*Data supplied*:
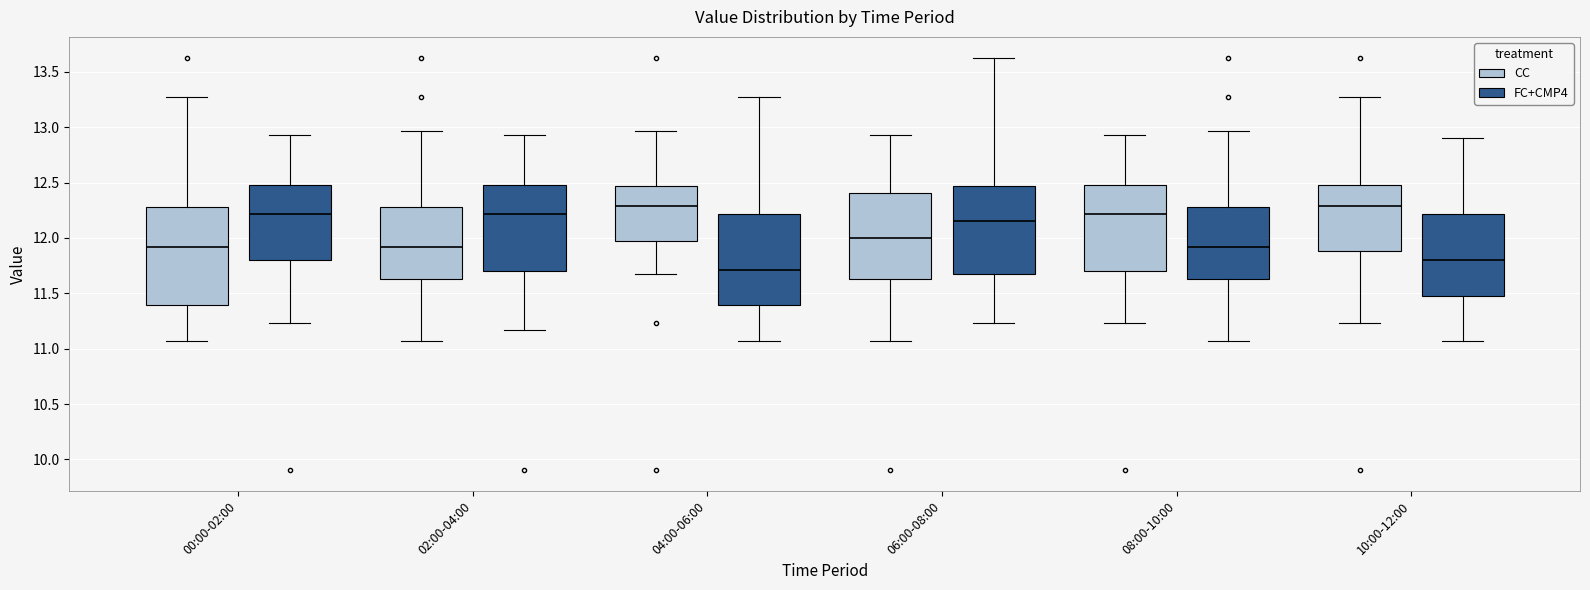

Which box has the lowest median line?

04:00-06:00 (FC+CMP4)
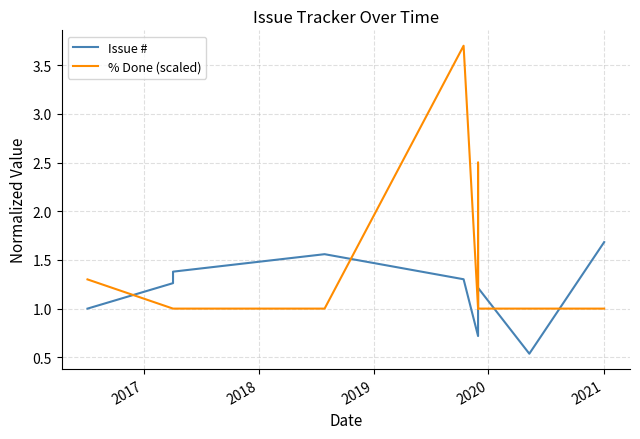

What is the maximum value shown in the chart?

3.7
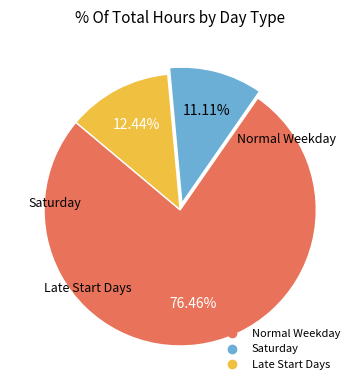

Is there any slice that represents more than half of the pie?

Yes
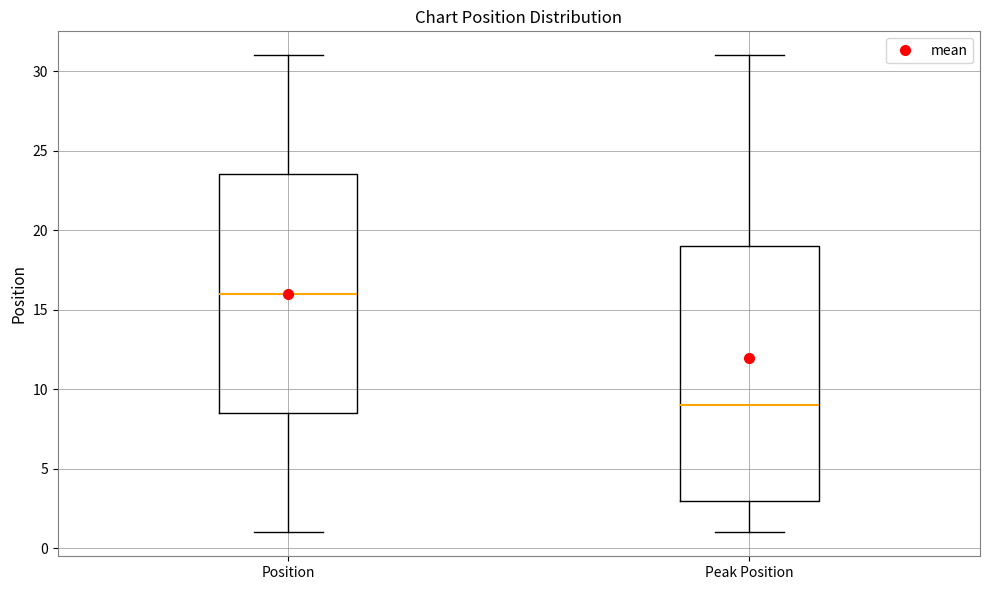

Reading left to right, read every box against the y-axis: the position of its median line, the range the box covers, and the ends of its whiskers. The values are not printed on the chart, so give them approximately, as read against the axis.

Position: median 16.0, box 8.5 to 23.5, whiskers 1.0 to 31.0
Peak Position: median 9.0, box 3.0 to 19.0, whiskers 1.0 to 31.0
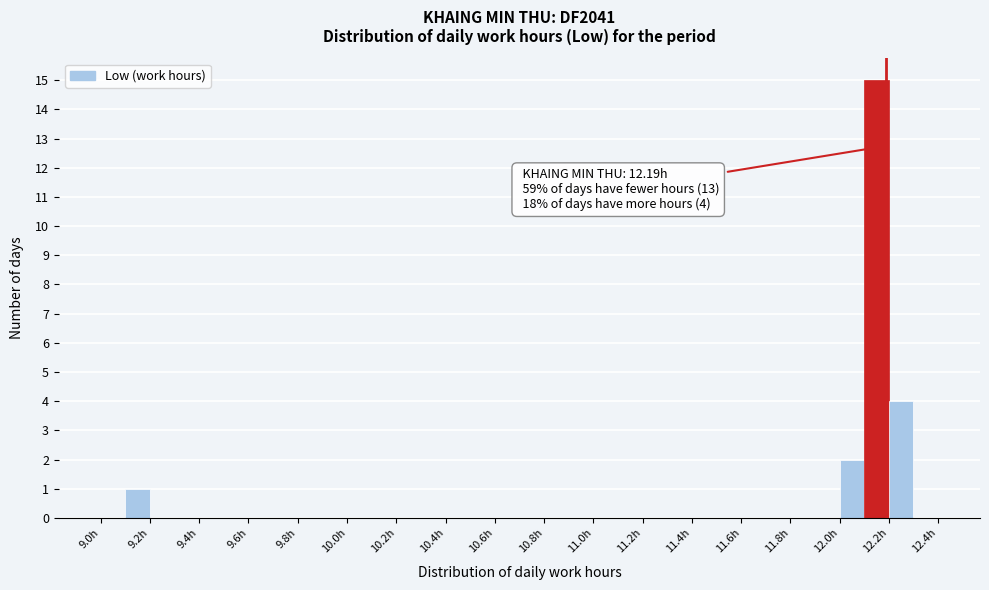

Over which range of the x-axis is the bar tallest?

12.1 to 12.2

*Problem details*:
Return all of the rows above word for word, leaving out the pictures.

*Solution for this task*:
Which box has the lowest median line?

04:00-06:00 (FC+CMP4)

What is the maximum value shown in the chart?

3.7

Is there any slice that represents more than half of the pie?

Yes

Reading left to right, read every box against the y-axis: the position of its median line, the range the box covers, and the ends of its whiskers. The values are not printed on the chart, so give them approximately, as read against the axis.

Position: median 16.0, box 8.5 to 23.5, whiskers 1.0 to 31.0
Peak Position: median 9.0, box 3.0 to 19.0, whiskers 1.0 to 31.0

Over which range of the x-axis is the bar tallest?

12.1 to 12.2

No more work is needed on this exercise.